The scoring woes continued when they traveled to Salida two days later. The Mustangs (6-5 overall, 2-3 Tri-Peaks) went scoreless in the third quarter of that game and ultimately lost 43-27.

“It’s getting into the habit of discipline,” coach Jessie Nunley said. “When something isn’t happening for one of us, the rest of us have to create those opportunities. I think we’re getting there.”

They need to get there a tad sooner than later.

The Mustangs have a stretch of league games in the next few weeks that are crucial to seeding for the Tri-Peaks tournament. Going through these extreme scoring droughts will be detrimental to putting the team in a position to win games and get an easier track through the district tournament.

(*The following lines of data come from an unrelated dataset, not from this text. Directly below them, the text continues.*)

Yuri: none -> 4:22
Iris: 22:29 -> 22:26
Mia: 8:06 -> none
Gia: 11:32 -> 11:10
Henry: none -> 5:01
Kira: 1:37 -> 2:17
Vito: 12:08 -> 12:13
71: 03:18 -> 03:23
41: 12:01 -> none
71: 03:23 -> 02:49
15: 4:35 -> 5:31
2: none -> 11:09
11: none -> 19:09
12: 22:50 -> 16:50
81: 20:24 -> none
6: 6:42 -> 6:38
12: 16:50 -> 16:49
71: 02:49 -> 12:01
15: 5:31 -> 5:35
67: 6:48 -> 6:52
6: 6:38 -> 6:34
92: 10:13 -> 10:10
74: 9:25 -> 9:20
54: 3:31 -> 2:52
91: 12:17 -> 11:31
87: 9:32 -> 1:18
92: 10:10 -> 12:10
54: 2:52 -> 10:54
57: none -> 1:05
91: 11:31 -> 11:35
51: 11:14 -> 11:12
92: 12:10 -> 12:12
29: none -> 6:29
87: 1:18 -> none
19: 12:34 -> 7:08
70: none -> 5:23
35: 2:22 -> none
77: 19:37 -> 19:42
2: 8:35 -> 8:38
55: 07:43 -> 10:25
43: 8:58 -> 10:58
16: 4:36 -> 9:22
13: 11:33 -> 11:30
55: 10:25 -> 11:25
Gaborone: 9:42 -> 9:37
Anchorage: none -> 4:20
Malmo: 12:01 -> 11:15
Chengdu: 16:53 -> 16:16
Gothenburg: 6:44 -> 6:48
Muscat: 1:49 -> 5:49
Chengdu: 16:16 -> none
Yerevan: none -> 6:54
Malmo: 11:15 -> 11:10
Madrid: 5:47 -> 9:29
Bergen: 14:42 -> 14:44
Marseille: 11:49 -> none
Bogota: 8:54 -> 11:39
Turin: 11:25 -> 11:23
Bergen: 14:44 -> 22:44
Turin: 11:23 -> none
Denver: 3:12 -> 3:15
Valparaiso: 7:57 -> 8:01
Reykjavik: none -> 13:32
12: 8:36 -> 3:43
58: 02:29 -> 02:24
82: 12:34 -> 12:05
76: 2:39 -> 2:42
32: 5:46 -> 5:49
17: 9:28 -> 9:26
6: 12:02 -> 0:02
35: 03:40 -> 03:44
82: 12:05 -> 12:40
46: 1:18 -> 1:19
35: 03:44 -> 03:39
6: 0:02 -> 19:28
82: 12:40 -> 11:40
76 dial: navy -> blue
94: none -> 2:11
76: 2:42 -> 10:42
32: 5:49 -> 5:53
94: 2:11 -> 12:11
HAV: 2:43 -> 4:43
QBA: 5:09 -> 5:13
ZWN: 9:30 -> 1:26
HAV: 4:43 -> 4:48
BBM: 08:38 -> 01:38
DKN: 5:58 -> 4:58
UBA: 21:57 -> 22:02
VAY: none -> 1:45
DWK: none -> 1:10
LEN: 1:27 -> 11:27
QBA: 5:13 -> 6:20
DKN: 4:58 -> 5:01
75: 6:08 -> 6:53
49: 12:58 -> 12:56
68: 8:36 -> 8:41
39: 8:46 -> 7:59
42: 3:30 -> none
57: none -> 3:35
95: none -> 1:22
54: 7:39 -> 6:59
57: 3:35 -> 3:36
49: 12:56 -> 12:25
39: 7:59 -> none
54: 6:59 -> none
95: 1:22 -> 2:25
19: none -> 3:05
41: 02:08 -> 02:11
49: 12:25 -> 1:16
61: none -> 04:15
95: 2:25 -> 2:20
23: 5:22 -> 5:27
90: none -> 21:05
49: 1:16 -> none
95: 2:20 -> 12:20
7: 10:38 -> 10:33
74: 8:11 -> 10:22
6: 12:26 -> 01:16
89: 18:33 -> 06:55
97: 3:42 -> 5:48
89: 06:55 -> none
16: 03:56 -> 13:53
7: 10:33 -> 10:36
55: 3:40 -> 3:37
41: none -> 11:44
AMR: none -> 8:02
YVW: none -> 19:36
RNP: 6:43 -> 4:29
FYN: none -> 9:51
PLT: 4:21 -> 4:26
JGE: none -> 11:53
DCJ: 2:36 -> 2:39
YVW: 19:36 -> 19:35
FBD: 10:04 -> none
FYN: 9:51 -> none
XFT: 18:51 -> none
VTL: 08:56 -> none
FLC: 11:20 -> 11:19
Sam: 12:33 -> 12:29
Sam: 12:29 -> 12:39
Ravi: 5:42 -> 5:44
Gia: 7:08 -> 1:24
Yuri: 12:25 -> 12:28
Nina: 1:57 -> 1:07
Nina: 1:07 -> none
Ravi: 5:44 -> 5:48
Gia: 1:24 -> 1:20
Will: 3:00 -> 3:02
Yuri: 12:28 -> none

“It all comes in practice first,” Ashlyn Thomson said.

“We have to get as many reps as we can whether it’s shooting, passing or just playing collectively as a team. We need to come together. We go in spurts where some people will shoot really great one game and it doesn’t carry over into the next.”

Thomson led the scoring effort in both games, scoring 10 against CSCS and eight against Salida. Sami-Benge Kulzer scored three against CSCS and five against Salida. Abby Parker and McKesson Rhodes also added scoring support against the Spartans, scoring six and five, respectively. 

The Mustangs were slightly shorthanded as Bella Coscetti missed both games. Lexi Vigil will be out this week, forcing Nunley to rework her lineups to maximize scoring opportunities for her players.

“We need to have good preparation and commitment to doing the things that we’ve practiced and that we know how to do,” Nunley said. “Hopefully we’ll have more consistency with numbers and we’ll be getting healthier. That will help.”